§ TASK OBJECTIVE: When you reproduce the listing, keep every word as it is and drop the pictures.

§ DATA EXCERPT:
######

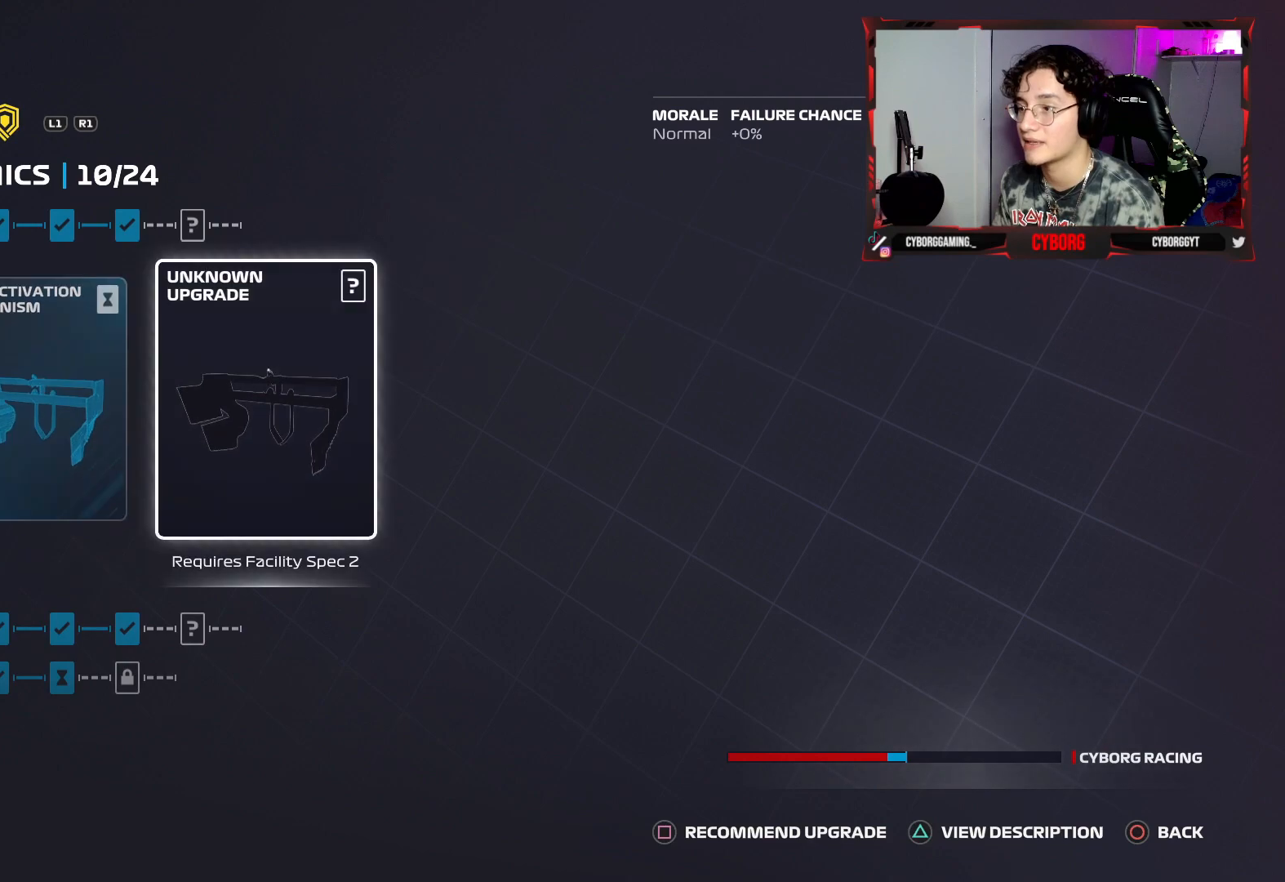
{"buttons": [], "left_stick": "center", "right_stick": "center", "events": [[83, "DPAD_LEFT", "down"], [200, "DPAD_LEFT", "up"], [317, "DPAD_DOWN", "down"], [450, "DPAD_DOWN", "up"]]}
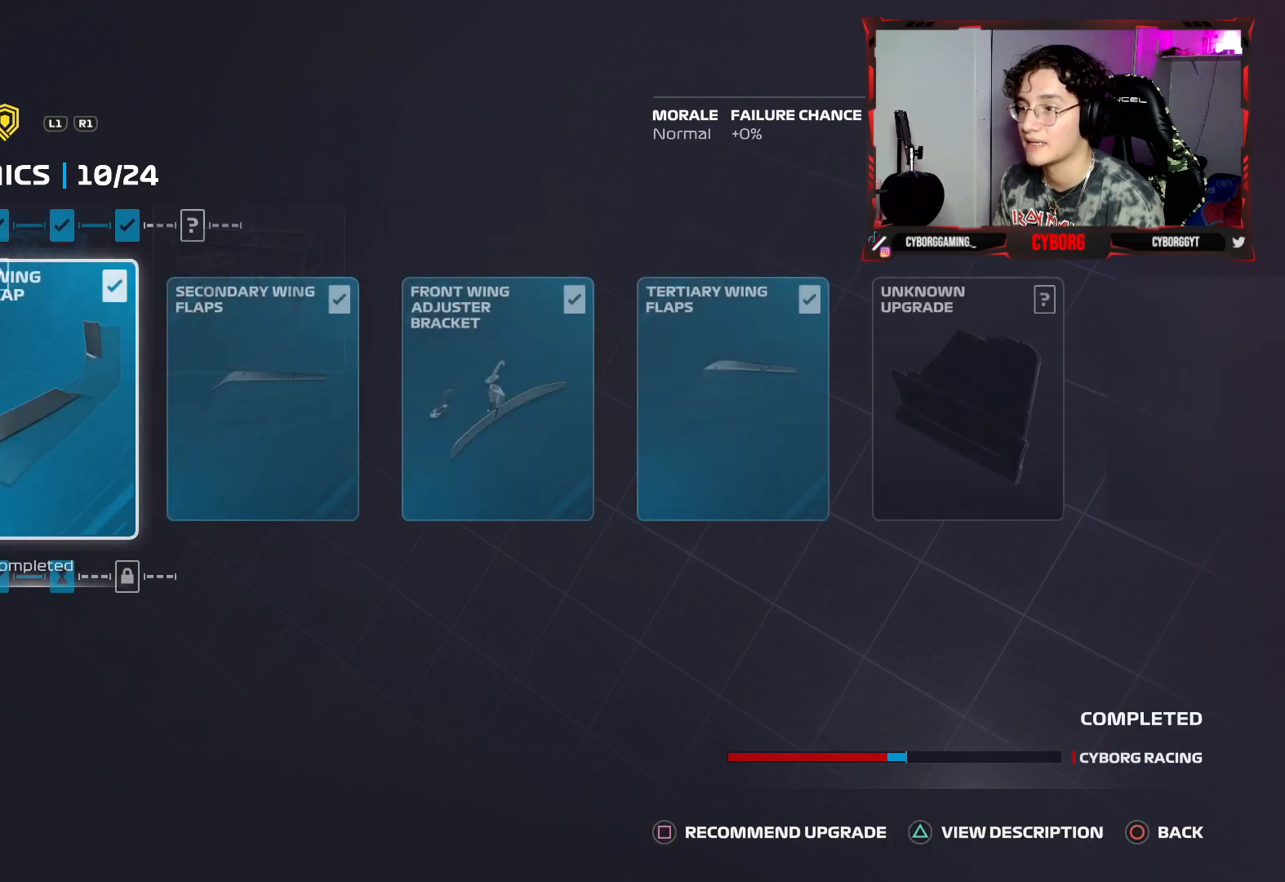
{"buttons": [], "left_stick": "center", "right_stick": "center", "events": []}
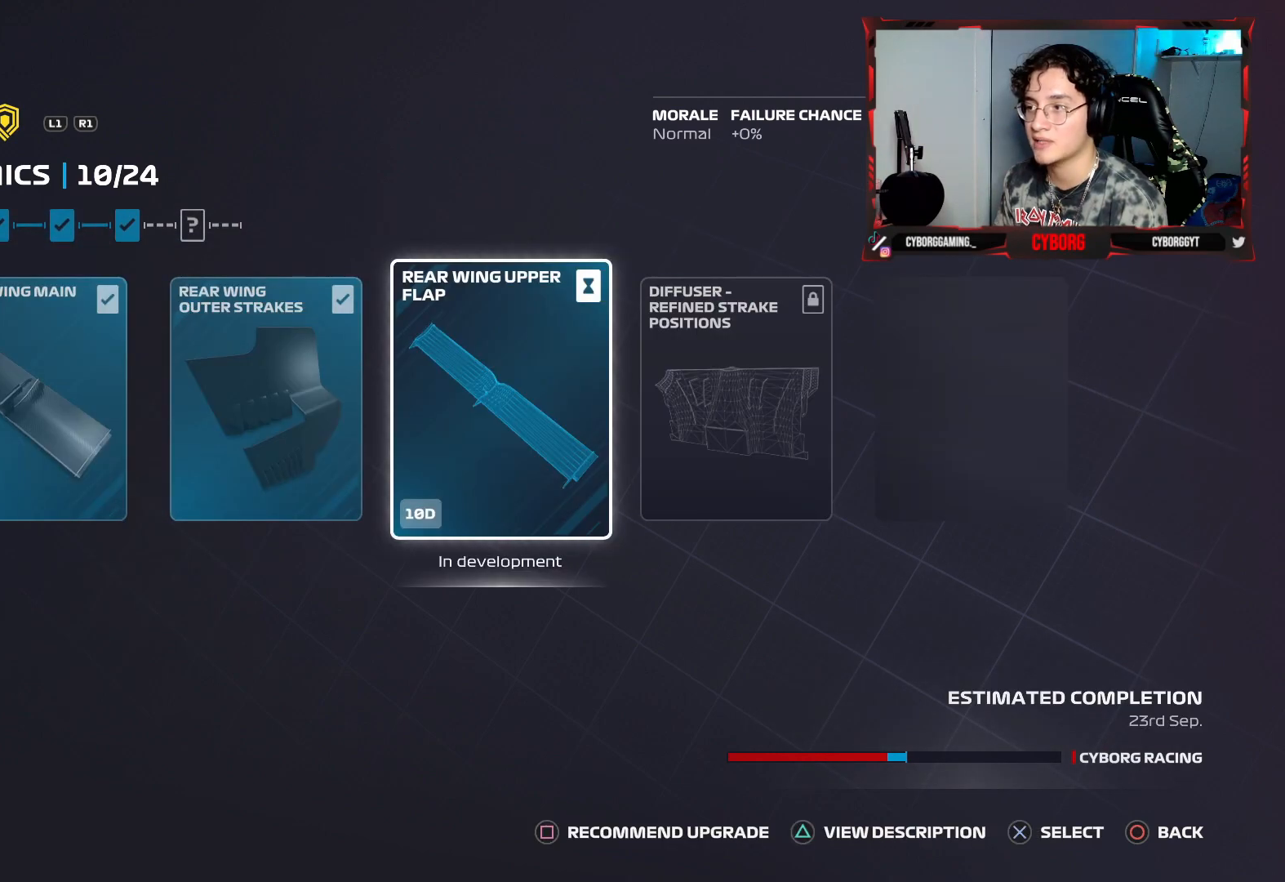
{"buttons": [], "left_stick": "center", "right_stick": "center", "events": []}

######

§ ANSWER SPACE:
{"buttons": [], "left_stick": "center", "right_stick": "center", "events": [[83, "DPAD_LEFT", "down"], [200, "DPAD_LEFT", "up"], [317, "DPAD_DOWN", "down"], [450, "DPAD_DOWN", "up"]]}
{"buttons": [], "left_stick": "center", "right_stick": "center", "events": []}
{"buttons": [], "left_stick": "center", "right_stick": "center", "events": []}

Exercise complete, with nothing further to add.